▸ Extracted records:
▼

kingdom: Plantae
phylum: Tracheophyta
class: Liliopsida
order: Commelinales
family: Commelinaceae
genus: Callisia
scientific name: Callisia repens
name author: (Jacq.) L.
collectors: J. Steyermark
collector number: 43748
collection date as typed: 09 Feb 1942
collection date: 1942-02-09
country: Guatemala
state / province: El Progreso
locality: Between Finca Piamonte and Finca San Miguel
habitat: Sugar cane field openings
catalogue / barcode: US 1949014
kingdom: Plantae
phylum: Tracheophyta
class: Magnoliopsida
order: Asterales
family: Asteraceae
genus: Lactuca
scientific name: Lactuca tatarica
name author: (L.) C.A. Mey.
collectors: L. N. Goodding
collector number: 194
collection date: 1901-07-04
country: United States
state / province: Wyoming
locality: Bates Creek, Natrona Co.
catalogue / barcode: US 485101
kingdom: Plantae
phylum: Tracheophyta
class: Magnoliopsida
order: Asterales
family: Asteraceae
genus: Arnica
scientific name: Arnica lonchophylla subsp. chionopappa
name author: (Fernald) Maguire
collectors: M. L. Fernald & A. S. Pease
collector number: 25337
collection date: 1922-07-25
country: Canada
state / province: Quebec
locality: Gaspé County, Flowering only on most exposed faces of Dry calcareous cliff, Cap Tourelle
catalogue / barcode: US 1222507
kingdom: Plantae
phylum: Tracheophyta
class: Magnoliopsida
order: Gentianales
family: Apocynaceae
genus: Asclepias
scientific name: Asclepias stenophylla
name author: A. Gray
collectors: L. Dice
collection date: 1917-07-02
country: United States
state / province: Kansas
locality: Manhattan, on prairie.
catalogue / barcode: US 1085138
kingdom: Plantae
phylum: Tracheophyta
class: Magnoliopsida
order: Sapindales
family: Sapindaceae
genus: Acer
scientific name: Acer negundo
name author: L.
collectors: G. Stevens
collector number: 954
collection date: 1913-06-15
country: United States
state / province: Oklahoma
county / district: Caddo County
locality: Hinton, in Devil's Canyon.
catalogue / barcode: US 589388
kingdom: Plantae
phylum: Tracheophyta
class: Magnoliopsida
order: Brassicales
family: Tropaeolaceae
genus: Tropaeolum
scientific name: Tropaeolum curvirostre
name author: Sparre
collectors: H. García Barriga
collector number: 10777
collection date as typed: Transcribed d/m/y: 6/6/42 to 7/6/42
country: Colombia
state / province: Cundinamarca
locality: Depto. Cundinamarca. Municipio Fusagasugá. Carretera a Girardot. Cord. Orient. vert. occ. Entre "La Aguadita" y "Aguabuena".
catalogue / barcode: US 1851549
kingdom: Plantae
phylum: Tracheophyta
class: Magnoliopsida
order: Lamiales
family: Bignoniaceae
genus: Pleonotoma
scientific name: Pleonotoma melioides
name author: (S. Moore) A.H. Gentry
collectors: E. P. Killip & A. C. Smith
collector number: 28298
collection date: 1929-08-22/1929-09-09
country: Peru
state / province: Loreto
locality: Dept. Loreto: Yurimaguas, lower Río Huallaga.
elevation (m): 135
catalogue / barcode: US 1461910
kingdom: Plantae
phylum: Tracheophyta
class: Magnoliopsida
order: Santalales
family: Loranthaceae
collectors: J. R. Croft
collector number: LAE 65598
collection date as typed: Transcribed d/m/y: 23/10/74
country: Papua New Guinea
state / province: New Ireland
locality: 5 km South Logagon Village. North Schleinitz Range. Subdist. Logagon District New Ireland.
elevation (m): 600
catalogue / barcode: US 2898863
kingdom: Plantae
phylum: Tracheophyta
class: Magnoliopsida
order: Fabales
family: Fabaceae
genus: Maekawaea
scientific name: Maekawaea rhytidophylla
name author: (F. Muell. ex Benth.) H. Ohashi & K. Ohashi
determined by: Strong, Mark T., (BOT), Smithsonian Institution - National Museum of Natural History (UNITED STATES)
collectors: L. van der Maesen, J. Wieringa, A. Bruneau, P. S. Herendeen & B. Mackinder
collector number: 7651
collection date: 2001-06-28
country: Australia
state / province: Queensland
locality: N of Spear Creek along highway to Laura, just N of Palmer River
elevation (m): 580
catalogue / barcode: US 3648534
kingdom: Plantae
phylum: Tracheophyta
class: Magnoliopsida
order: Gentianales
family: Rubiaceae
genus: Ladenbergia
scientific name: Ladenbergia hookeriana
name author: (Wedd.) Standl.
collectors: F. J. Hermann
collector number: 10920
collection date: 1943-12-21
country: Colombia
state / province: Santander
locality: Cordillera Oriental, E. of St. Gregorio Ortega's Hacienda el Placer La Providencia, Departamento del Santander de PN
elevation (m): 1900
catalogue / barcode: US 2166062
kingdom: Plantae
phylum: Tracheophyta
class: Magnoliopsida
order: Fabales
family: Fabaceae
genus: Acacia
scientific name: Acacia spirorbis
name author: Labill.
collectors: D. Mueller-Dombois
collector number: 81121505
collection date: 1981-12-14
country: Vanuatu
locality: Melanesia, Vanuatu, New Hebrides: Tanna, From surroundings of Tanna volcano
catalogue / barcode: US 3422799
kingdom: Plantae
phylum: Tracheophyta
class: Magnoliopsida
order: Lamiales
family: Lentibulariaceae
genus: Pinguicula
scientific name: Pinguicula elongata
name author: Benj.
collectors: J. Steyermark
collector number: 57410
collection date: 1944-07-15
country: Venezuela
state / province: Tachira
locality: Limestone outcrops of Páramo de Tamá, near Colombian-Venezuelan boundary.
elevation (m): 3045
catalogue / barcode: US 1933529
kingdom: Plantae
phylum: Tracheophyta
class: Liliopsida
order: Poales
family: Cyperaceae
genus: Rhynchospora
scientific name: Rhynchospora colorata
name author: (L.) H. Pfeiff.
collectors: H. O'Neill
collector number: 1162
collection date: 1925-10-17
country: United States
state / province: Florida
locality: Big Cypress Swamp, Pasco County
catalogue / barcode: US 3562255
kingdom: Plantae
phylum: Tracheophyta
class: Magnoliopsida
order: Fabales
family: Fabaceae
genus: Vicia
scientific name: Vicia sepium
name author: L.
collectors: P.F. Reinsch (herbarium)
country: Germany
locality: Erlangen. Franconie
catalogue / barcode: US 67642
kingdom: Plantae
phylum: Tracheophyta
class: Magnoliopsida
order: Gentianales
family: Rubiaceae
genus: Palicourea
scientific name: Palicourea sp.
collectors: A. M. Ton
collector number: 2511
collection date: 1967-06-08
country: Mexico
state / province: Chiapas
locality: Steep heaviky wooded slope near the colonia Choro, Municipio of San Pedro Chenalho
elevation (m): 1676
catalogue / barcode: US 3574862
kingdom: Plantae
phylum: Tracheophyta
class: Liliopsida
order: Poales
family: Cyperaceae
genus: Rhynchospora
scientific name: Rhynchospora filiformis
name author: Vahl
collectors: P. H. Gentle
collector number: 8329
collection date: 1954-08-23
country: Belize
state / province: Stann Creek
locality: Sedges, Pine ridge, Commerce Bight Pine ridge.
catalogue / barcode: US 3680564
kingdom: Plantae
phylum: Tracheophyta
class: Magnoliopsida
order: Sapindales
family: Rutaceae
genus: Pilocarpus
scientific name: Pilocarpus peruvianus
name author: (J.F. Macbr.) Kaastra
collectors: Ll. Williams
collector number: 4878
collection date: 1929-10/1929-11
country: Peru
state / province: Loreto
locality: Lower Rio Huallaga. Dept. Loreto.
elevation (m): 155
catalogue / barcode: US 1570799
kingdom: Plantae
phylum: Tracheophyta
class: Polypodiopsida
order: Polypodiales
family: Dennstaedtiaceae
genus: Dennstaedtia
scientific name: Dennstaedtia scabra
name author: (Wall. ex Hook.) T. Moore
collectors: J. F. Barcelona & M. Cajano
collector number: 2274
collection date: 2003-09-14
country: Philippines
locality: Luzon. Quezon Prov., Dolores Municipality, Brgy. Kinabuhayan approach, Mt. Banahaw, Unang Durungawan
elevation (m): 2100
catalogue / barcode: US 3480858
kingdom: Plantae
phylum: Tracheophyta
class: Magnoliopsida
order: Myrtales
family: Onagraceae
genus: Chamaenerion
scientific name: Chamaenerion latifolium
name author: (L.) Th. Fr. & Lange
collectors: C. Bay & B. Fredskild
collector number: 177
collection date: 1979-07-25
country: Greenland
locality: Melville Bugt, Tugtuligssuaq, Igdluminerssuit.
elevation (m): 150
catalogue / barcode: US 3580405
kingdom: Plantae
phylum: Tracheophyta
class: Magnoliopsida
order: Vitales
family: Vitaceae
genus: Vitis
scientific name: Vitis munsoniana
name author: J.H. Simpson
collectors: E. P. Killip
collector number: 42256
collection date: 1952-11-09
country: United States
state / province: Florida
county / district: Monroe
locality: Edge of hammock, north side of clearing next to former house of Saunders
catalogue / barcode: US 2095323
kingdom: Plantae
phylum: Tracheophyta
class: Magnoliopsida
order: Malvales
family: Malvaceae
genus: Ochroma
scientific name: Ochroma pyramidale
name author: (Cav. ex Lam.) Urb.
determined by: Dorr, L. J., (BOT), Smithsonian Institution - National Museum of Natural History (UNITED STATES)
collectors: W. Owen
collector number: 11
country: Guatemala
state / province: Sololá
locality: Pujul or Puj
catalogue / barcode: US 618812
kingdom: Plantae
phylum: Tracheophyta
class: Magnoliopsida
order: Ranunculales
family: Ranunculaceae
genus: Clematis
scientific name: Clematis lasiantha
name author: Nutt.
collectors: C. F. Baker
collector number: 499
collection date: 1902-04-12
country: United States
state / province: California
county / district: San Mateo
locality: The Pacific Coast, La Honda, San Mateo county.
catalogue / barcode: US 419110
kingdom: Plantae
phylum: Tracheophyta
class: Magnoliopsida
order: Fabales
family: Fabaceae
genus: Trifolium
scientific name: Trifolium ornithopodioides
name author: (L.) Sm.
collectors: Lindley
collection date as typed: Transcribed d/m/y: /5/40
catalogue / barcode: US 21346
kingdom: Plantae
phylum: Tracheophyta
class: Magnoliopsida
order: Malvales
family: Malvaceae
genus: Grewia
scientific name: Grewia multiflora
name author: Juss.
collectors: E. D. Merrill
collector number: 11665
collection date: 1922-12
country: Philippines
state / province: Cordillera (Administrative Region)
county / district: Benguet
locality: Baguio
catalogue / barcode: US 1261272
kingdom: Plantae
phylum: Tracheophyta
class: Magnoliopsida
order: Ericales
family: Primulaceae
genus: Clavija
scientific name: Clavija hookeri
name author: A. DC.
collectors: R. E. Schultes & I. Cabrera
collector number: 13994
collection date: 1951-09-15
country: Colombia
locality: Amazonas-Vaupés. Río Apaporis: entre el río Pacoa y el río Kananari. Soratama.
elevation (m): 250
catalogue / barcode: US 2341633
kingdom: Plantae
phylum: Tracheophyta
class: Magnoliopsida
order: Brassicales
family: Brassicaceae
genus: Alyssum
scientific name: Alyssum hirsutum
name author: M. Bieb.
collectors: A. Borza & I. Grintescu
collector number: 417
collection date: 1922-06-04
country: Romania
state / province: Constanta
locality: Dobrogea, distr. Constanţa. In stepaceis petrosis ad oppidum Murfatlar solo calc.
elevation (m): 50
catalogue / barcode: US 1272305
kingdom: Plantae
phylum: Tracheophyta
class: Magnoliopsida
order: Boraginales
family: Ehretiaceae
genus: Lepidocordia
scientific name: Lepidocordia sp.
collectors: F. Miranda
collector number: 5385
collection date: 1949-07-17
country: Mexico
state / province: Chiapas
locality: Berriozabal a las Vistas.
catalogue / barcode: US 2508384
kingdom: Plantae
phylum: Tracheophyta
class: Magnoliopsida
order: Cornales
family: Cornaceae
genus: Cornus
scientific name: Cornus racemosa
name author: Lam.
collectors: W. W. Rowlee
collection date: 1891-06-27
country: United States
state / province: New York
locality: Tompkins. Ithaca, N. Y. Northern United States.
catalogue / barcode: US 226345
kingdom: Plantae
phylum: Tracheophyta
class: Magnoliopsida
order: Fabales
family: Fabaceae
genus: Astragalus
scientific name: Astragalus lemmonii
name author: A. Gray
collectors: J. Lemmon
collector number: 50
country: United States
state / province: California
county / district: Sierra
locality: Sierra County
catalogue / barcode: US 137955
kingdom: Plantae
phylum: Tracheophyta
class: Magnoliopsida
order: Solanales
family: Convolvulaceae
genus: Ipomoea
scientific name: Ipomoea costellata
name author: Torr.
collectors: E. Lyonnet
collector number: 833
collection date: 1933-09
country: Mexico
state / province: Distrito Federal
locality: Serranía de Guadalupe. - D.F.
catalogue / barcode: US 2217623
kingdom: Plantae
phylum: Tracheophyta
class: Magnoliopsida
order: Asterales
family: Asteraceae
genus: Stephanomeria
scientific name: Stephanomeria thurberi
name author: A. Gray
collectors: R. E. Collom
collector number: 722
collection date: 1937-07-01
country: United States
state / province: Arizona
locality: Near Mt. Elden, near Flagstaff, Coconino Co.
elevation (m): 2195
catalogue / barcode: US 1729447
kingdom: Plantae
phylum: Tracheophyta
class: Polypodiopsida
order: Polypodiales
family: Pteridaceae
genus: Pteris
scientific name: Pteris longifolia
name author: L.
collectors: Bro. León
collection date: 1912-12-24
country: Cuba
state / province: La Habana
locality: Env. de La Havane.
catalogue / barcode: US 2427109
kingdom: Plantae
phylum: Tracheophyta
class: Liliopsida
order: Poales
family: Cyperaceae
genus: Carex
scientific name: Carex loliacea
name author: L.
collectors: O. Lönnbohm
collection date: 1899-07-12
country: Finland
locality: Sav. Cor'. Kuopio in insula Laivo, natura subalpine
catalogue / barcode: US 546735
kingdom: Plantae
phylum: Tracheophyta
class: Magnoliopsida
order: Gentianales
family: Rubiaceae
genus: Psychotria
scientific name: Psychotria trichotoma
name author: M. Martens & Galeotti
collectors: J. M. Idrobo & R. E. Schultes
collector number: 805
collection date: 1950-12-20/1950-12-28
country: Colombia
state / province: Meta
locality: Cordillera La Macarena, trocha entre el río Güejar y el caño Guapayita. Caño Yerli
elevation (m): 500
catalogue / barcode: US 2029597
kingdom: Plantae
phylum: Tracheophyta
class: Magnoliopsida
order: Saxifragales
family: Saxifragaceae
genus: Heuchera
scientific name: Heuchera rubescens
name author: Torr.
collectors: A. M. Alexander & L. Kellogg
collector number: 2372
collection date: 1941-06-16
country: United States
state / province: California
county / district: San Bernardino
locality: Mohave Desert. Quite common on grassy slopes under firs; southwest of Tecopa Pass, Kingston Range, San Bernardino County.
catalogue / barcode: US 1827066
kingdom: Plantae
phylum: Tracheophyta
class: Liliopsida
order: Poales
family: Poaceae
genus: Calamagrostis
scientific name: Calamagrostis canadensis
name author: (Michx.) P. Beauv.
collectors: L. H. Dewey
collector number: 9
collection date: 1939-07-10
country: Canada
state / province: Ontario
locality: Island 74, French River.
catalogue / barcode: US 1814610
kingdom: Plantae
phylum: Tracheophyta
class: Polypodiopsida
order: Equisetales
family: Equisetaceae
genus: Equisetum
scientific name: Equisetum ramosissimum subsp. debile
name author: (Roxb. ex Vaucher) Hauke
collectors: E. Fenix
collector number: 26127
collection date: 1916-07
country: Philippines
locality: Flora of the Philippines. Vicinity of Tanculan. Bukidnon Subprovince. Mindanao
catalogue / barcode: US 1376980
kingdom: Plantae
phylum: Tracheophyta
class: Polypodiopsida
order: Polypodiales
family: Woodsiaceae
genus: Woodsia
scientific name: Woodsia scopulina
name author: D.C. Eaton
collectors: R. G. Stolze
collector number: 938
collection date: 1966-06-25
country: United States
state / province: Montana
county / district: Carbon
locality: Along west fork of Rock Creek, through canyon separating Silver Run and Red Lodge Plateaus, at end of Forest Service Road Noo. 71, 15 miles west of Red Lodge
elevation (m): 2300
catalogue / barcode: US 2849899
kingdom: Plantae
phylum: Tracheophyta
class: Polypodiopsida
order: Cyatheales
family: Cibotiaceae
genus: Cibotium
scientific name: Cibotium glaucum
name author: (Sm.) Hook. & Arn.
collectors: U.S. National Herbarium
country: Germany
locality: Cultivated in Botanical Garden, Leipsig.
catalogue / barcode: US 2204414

▲

Rewrite the lines between the line holding "scientific name: Lactuca tatarica" and the line holding "catalogue / barcode: US 589388", inclusive, with "collection date" changed to "date collected" and nothing else altered.

scientific name: Lactuca tatarica
name author: (L.) C.A. Mey.
collectors: L. N. Goodding
collector number: 194
date collected: 1901-07-04
country: United States
state / province: Wyoming
locality: Bates Creek, Natrona Co.
catalogue / barcode: US 485101
kingdom: Plantae
phylum: Tracheophyta
class: Magnoliopsida
order: Asterales
family: Asteraceae
genus: Arnica
scientific name: Arnica lonchophylla subsp. chionopappa
name author: (Fernald) Maguire
collectors: M. L. Fernald & A. S. Pease
collector number: 25337
date collected: 1922-07-25
country: Canada
state / province: Quebec
locality: Gaspé County, Flowering only on most exposed faces of Dry calcareous cliff, Cap Tourelle
catalogue / barcode: US 1222507
kingdom: Plantae
phylum: Tracheophyta
class: Magnoliopsida
order: Gentianales
family: Apocynaceae
genus: Asclepias
scientific name: Asclepias stenophylla
name author: A. Gray
collectors: L. Dice
date collected: 1917-07-02
country: United States
state / province: Kansas
locality: Manhattan, on prairie.
catalogue / barcode: US 1085138
kingdom: Plantae
phylum: Tracheophyta
class: Magnoliopsida
order: Sapindales
family: Sapindaceae
genus: Acer
scientific name: Acer negundo
name author: L.
collectors: G. Stevens
collector number: 954
date collected: 1913-06-15
country: United States
state / province: Oklahoma
county / district: Caddo County
locality: Hinton, in Devil's Canyon.
catalogue / barcode: US 589388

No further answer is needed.